Daily fantasy sports isn’t nearly as impacted by injuries, as you’re
just drafting for the here and now and if a star you use does get
hurt, you just don’t use him the next time you draft.Injuries,
trades and the waiver wire in general are all out of the picture
with DFS, and so is all of the stress that accompanies them.

Injuries can destroy a season long fantasy season. If your first
round draft pick goes down, failing to effectively replace him with
a stud off the waiver wire or via a huge trade could make for
a lost season. Truth be told, all of those aspects of season long
fantasy leagues can be a lot of fun, but they also can take a toll
and be a total nightmare.

Matchups

The matchup aspect of fantasy strategy is never more prevalent than in daily fantasy sports and that is a huge thing that separates it from season long
leagues. Ever hear the “start your studs” mantra? That’s because if you draft a superstar player in the first few rounds, you selected them to be a pivotal
part of a successful fantasy team.That inevitably means that as long as they’re healthy, you can’t think about matchups: you just need to start them
blindly. Unfortunately, that can really backfire in the worst possible way at times.

In DFS, you absolutely can avoid those tough matchups, though,
and make sure you feel great about every player you use and
their specifics situation for that day or week. This is one instance
where you’ll hear other DFS players saying they’re “fading” a star
player. Matchup, injury, price or role can lead to this.

In season long, you’re drafting for the long haul. Meaning you
will feel pressed to always draft the most expensive players in
salary cap games or the biggest stars in general. You may feel
more or less handcuffed to your drafting before the season
even started.

Freedom/Flexibility

Quite possibly the best aspect of DFS play is the ability to draft whoever you want.

Normally in season long leagues, with fantasy football as an
example, you won’t find yourself with a team that consists of Aaron
Rodgers, Adrian Peterson, Odell Beckham Jr. AND Rob Gronkowski.
But in DFS, if you play your cards right, you can have all of those
guys on one roster. Then all of that “value” talk comes into play
o an insane extreme, but the point is you simply cannot replicate
the freedom and flexibility of daily fantasy sports.

League type and strategy may restrict you to some degree if
you’re smart about it, but for the most part, your team can be
whatever you want it to be. That’s really not the case in
season long formats.

Bigger Reward

Quite possibly the best aspect of DFS play is the ability to draft whoever you want.

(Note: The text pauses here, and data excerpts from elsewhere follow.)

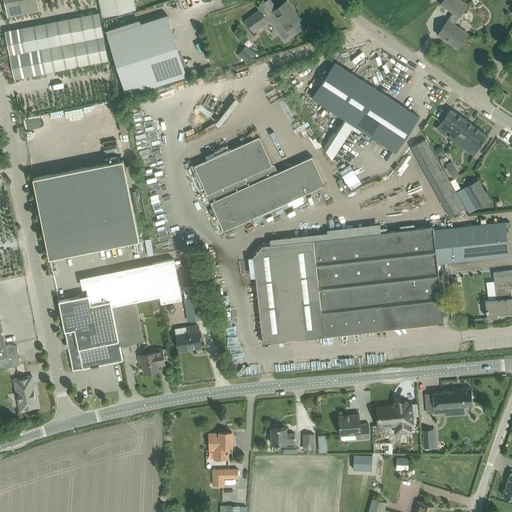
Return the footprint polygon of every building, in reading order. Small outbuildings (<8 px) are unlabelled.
[(4,0),(8,16),(39,10),(37,0),(4,0)] [(98,0),(102,16),(136,10),(133,0),(98,0)] [(460,0),(443,0),(441,4),(453,12),(460,16),(467,5),(460,0)] [(303,28),(298,21),(299,21),(290,8),(291,7),(287,1),(265,16),(268,21),(270,20),(285,40),(303,28)] [(260,9),(245,20),(254,31),(268,21),(265,16),(260,9)] [(5,31),(15,78),(110,59),(100,12),(5,31)] [(187,75),(168,15),(107,34),(126,95),(187,75)] [(447,20),(438,34),(447,40),(448,38),(459,46),(467,33),(454,25),(447,20)] [(237,55),(245,62),(248,59),(240,52),(237,55)] [(420,117),(336,61),(312,98),(344,119),(354,125),(396,153),(420,117)] [(96,121),(108,119),(104,102),(93,104),(96,121)] [(65,115),(83,111),(82,106),(64,110),(65,115)] [(49,117),(64,114),(62,108),(48,112),(49,117)] [(449,137),(454,141),(468,121),(450,109),(437,128),(445,134),(450,127),(453,130),(449,137)] [(344,119),(336,132),(346,138),(352,129),(354,125),(344,119)] [(468,121),(454,141),(464,148),(469,141),(479,148),(488,135),(468,121)] [(278,128),(274,130),(286,152),(289,150),(278,128)] [(195,165),(224,230),(325,184),(312,156),(276,172),(260,136),(195,165)] [(411,149),(449,218),(464,210),(425,140),(411,149)] [(34,178),(50,257),(139,239),(123,160),(34,178)] [(446,165),(453,178),(453,179),(459,175),(452,161),(446,165)] [(455,178),(449,181),(455,191),(460,188),(455,178)] [(470,193),(474,200),(478,208),(490,201),(478,180),(466,187),(470,193)] [(470,193),(466,187),(457,191),(469,213),(478,208),(474,200),(470,193)] [(263,245),(253,256),(263,343),(271,342),(444,322),(438,263),(509,255),(506,227),(510,227),(510,221),(505,222),(505,221),(434,229),(433,226),(381,232),(380,232),(271,244),(263,245)] [(111,305),(136,300),(159,296),(160,303),(183,298),(174,259),(154,263),(145,269),(85,281),(88,295),(58,301),(72,370),(92,366),(92,367),(100,366),(99,365),(122,360),(120,345),(111,305)] [(485,301),(488,318),(499,316),(499,313),(511,311),(511,296),(511,288),(511,287),(511,269),(493,272),(497,299),(485,301)] [(200,296),(185,299),(188,320),(204,318),(202,307),(200,296)] [(149,300),(151,308),(158,307),(156,299),(149,300)] [(111,305),(120,345),(144,340),(136,300),(111,305)] [(0,365),(3,368),(8,367),(18,365),(21,362),(17,346),(14,344),(6,345),(0,314),(0,365)] [(198,324),(176,327),(179,350),(202,347),(198,324)] [(154,349),(155,352),(139,355),(141,364),(143,364),(145,373),(159,370),(158,366),(165,365),(162,348),(154,349)] [(15,379),(21,410),(39,407),(37,398),(38,398),(36,388),(35,389),(32,376),(15,379)] [(443,407),(473,405),(471,388),(455,389),(455,391),(433,392),(435,412),(443,411),(443,407)] [(399,405),(377,407),(379,426),(395,424),(396,432),(410,430),(409,423),(413,422),(411,403),(408,404),(407,402),(399,403),(399,405)] [(357,433),(357,439),(370,437),(369,433),(369,423),(360,424),(359,414),(339,415),(341,435),(357,433)] [(272,428),(272,444),(287,444),(287,442),(295,441),(295,433),(286,433),(286,427),(272,428)] [(433,428),(422,429),(424,447),(434,446),(433,428)] [(219,433),(209,433),(210,450),(214,449),(215,459),(228,458),(228,447),(232,446),(232,432),(219,432),(219,433)] [(325,451),(325,434),(317,434),(318,451),(325,451)] [(304,435),(304,449),(308,449),(308,454),(314,454),(315,435),(304,435)] [(355,469),(370,470),(373,456),(356,455),(355,469)] [(397,471),(409,471),(409,458),(397,458),(397,471)] [(237,469),(213,469),(213,485),(224,485),(224,478),(238,477),(237,469)] [(373,498),(369,511),(370,511),(383,511),(387,502),(373,498)] [(418,501),(414,511),(431,511),(434,505),(418,501)]
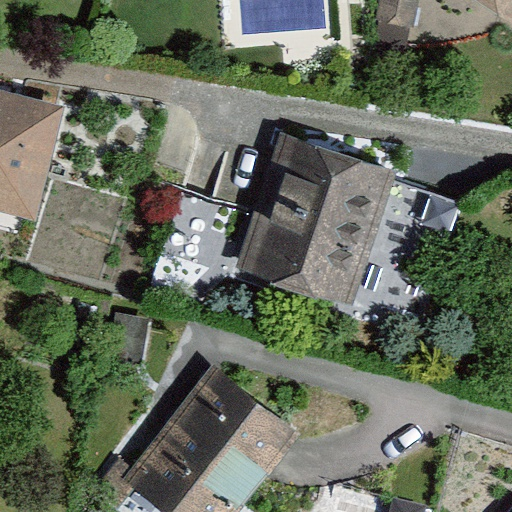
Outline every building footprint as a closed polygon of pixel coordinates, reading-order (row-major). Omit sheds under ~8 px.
[(419,0),(380,0),(378,15),(415,23),(419,0)] [(511,0),(479,0),(511,21),(511,0)] [(57,109),(0,94),(0,211),(28,219),(57,109)] [(387,176),(272,134),(222,268),(337,311),(387,176)] [(198,366),(105,480),(145,511),(220,511),(284,435),(198,366)]
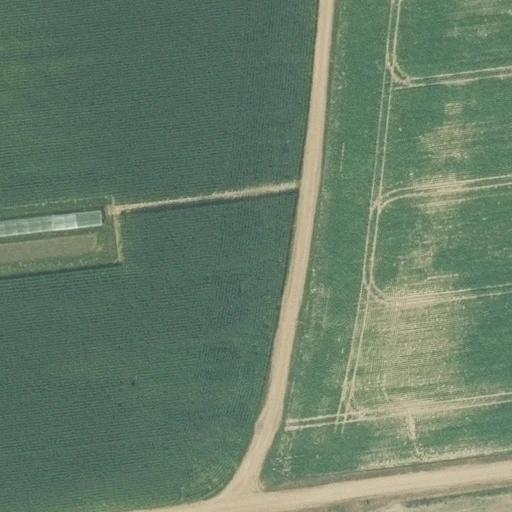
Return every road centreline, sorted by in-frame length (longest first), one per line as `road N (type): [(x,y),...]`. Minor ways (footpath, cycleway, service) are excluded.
road 1 (track): [(234,507),(278,377),(321,0)]
road 2 (track): [(511,470),(234,507)]
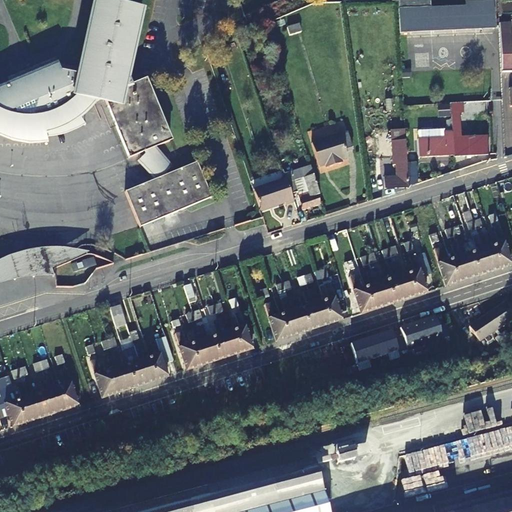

Winning money is one big thing DFS and season long fantasy
sports share, but which one you can win more in is beyond
obvious: DFS. Daily fantasy sports not only give you far greater
paydays due to huge GPPs (we’re talking up to $1 million in a
contest, folks), but you get a shot at making major bank on
a daily basis.

Season long leagues usually make you wait the entire season to
see if you were the best in your league, and the payout tends
to be rather small. Some season long leagues do award weekly
cash prizes or carry side bets (most points, best record, etc),
but none of that touches the upside or frequency that daily
fantasy sports can provide.

DFS and Season Long Differences

As you can see, daily fantasy sports and season long fantasy sports are pretty much the same thing. Except they’re not.

In summary, the main difference is:
  • DFS is shorter
  • Less time consuming
  • Far more profitable

Regular season long fantasy leagues can be bogged down and depending on who you face, the competition can be weak at times. Daily fantasy sports
doesn’t have to be a complete replacement for your season long leagues, but it sure is a nice alternative for when your league doesn’t go as planned
and you still want to play fantasy sports.

Our Thoughts

Which one is better or more worth your time is ultimately up to you. Odds are you’ll enjoy both, but if you have
to pick one with enjoyment, competition and profitability in mind, the DFS scene is probably the place to be.